일산화탄소(CO) 가스는 산업체 및 가정에서 불완전연소 과정을 통해 유출되기 쉬운 무색무취의 유독성 가스로서, 현재 상용화된 CO 가스센서는 SnO2를 감지물질로 이용한 반도체식 가스센서이다. 반도체식 가스센서는 장치가 간단하고 생산비용과 유지비용이 비교적 저렴하다는 장점이 있는데, 상술한 바와 같이 SnO2를 이용한 반도체식 가스센서는 환원성 가스 대부분에 대해 감지를 하기 때문에, 검출하고자 하는 가스 이외의 다른 가스나 수분에 의해 오동작을 일으키는 단점이 있다.Carbon monoxide (CO) gas is a colorless, odorless and toxic gas that is likely to leak through incomplete combustion processes in industry and homes. Currently commercially available CO gas sensor is a semiconductor gas sensor using SnO 2 as a sensing material. The semiconductor gas sensor has the advantage that the device is simple and the production cost and the maintenance cost are relatively low. As described above, the semiconductor gas sensor using SnO 2 detects most of the reducing gas. There is a disadvantage of malfunction due to other gases or moisture.

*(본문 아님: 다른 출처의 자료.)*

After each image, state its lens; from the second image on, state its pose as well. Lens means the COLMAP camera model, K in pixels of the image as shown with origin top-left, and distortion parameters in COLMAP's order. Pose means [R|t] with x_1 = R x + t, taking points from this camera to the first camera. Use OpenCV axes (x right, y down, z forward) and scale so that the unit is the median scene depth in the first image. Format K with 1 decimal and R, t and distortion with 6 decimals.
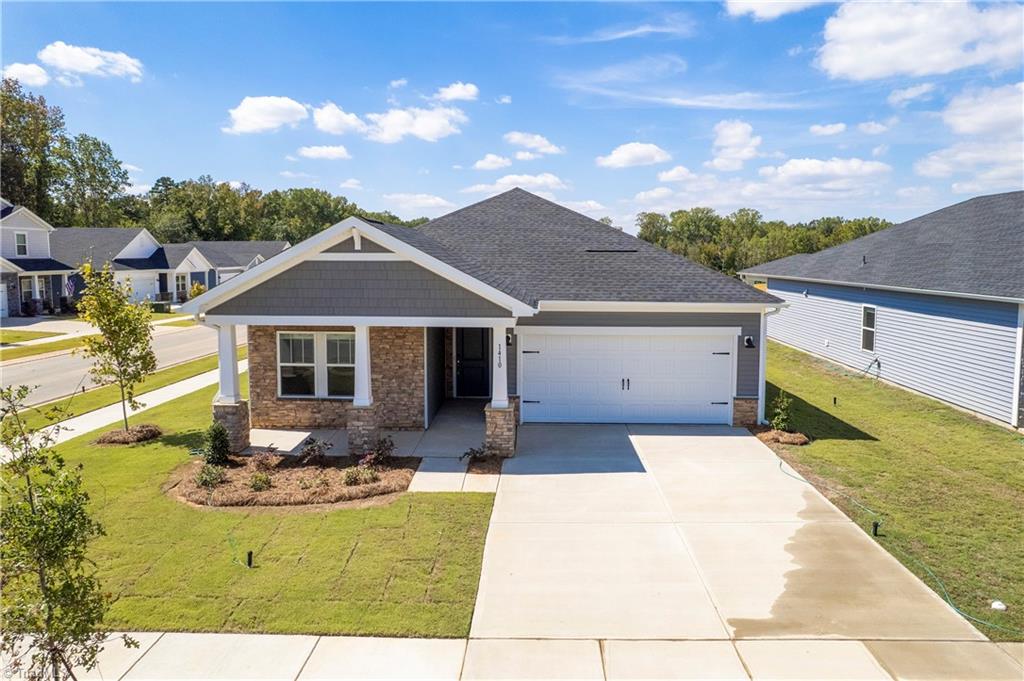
lens RADIAL K [[660.0, 0, 506.8], [0, 660.0, 309.2], [0, 0, 1]] dist [-0.051788, 0.030198]
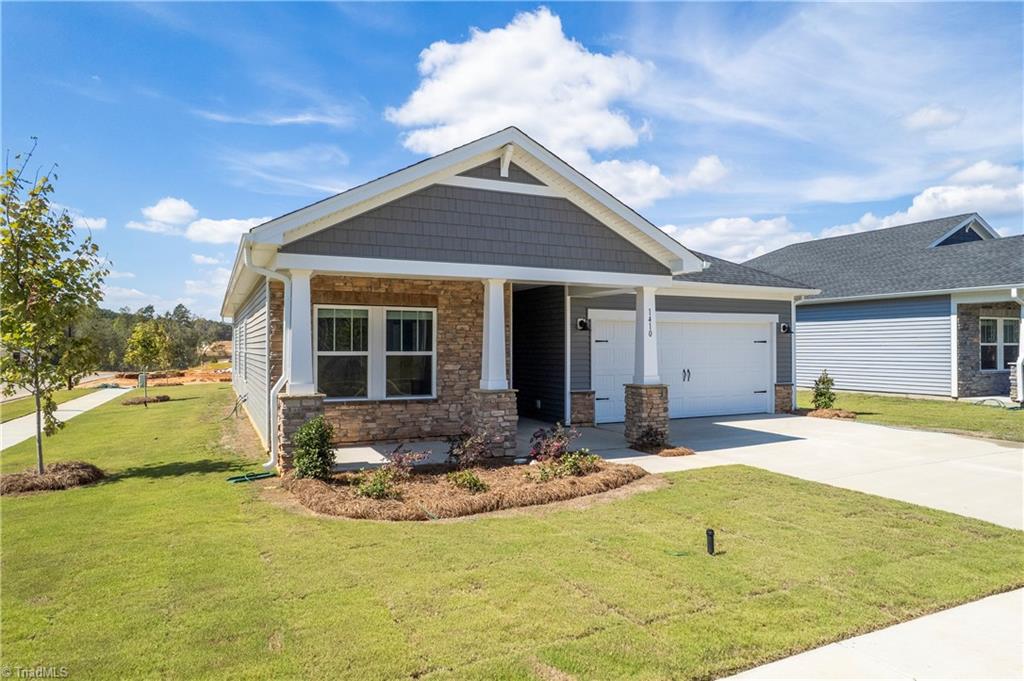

또한, 현재까지 상용화된 CO 가스센서의 감지재료는 감도가 우수하고 비교적 저온에서 작동하는 SnO2를 모물질로 하면서 Pt나 Pd과 같은 귀금속 첨가물을 넣어 특성을 향상시켜 왔다 (문헌 [Kousuke Ihokura and Joseph Watson, "The Stannic Oxide Gas Sensor, principles and applications", CRC Press, 1994, pp11~23] 참조). 그러나, 귀금속을 사용하는 것으로 인해, 센서 제작비가 많이 든다는 문제점이 있다.In addition, the detection material of the commercially available CO gas sensor has improved characteristics by adding noble metal additives such as Pt and Pd while using SnO 2 as a parent material having excellent sensitivity and operating at a relatively low temperature (Kousuke Ihokura and Joseph). Watson, "The Stannic Oxide Gas Sensor, principles and applications", CRC Press, 1994, pp 11-23). However, due to the use of precious metals, there is a problem that the manufacturing cost of the sensor is high.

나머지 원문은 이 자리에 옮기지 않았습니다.